Glenn Ivey, représentant du Maryland, a souligné que le président allait « continuer à pousser les taxes douanières, ce qui va continuer à faire monter les prix des produits alimentaires et autres ». Il a assuré : « Je pense que les Américains l'en tiendront pour responsable. »

Du côté républicain, Jamison Greer, représentant au Commerce extérieur, s'est dit « très déçu » par la décision de la Cour suprême, mais a défendu les prérogatives présidentielles en matière de taxes douanières pour « protéger la production nationale ».

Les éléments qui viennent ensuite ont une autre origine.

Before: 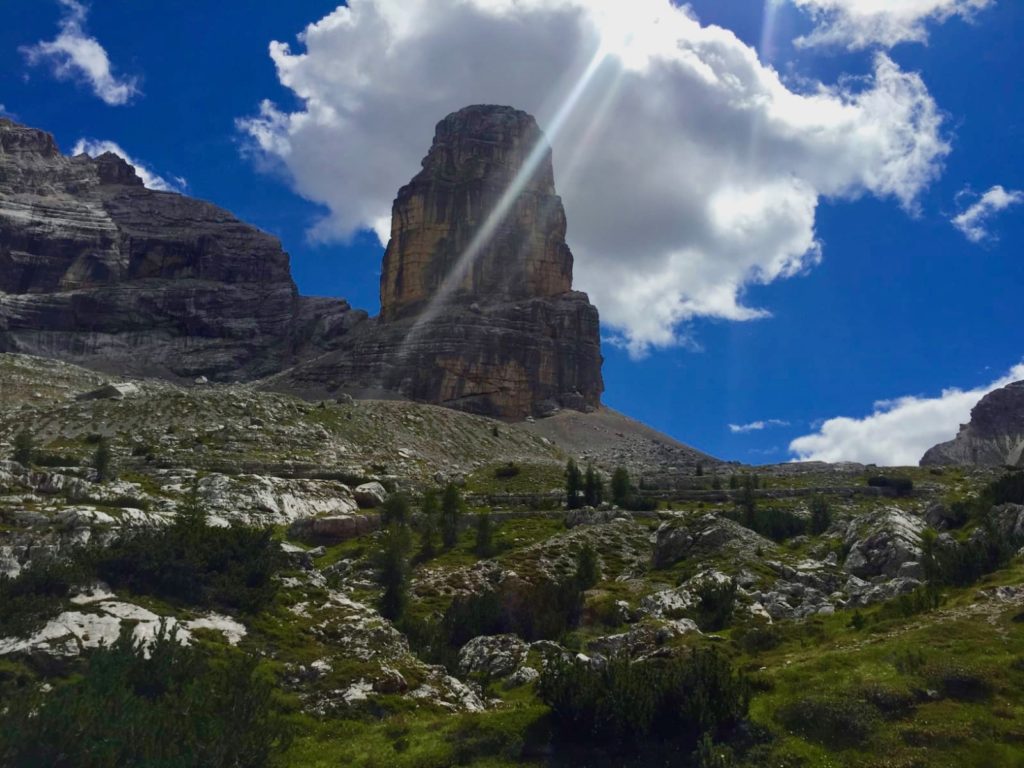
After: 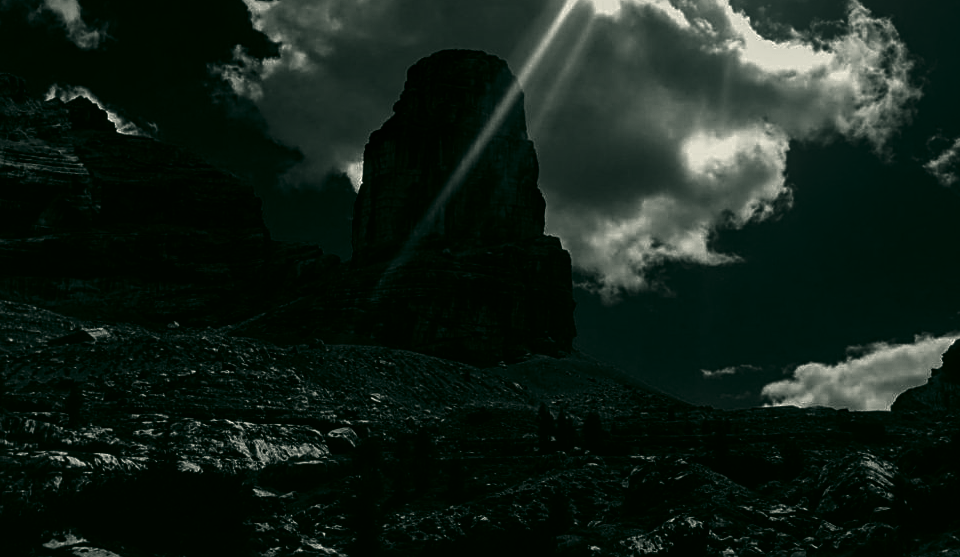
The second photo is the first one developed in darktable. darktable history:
local contrast: on, module defaults
color correction: highlights a* -0.482, highlights b* 9.48, shadows a* -9.48, shadows b* 0.803
contrast brightness saturation: contrast 0.02, brightness -1, saturation -1
base curve: curves: ch0 [(0, 0) (0.472, 0.455) (1, 1)], preserve colors none
haze removal: compatibility mode true, adaptive false
crop: left 2.737%, top 7.287%, right 3.421%, bottom 20.179%
bloom: on, module defaults
sharpen: on, module defaults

Mike Johnson, quant à lui, s'est montré enthousiaste : « Il avait tant de bonnes nouvelles à annoncer au peuple américain. Il aurait sans doute pu faire un discours encore plus long… Il a dressé un excellent bilan du travail extraordinaire que nous avons accompli. Je pense que nous gagnons les midterms avec ce bilan. »

Un avenir électoral incertain

L'automne dernier, le parti républicain a pourtant perdu plusieurs élections, notamment au Texas et en Louisiane, dans des districts pourtant largement remportés par Donald Trump en novembre 2024. Les démocrates y voient un signe encourageant pour les midterms. Mais le président reste une force politique imprévisible, ayant remporté deux victoires électorales improbables et conservant une emprise solide sur le parti républicain. Les neuf prochains mois s'annoncent décisifs pour son héritage et l'avenir politique des États-Unis.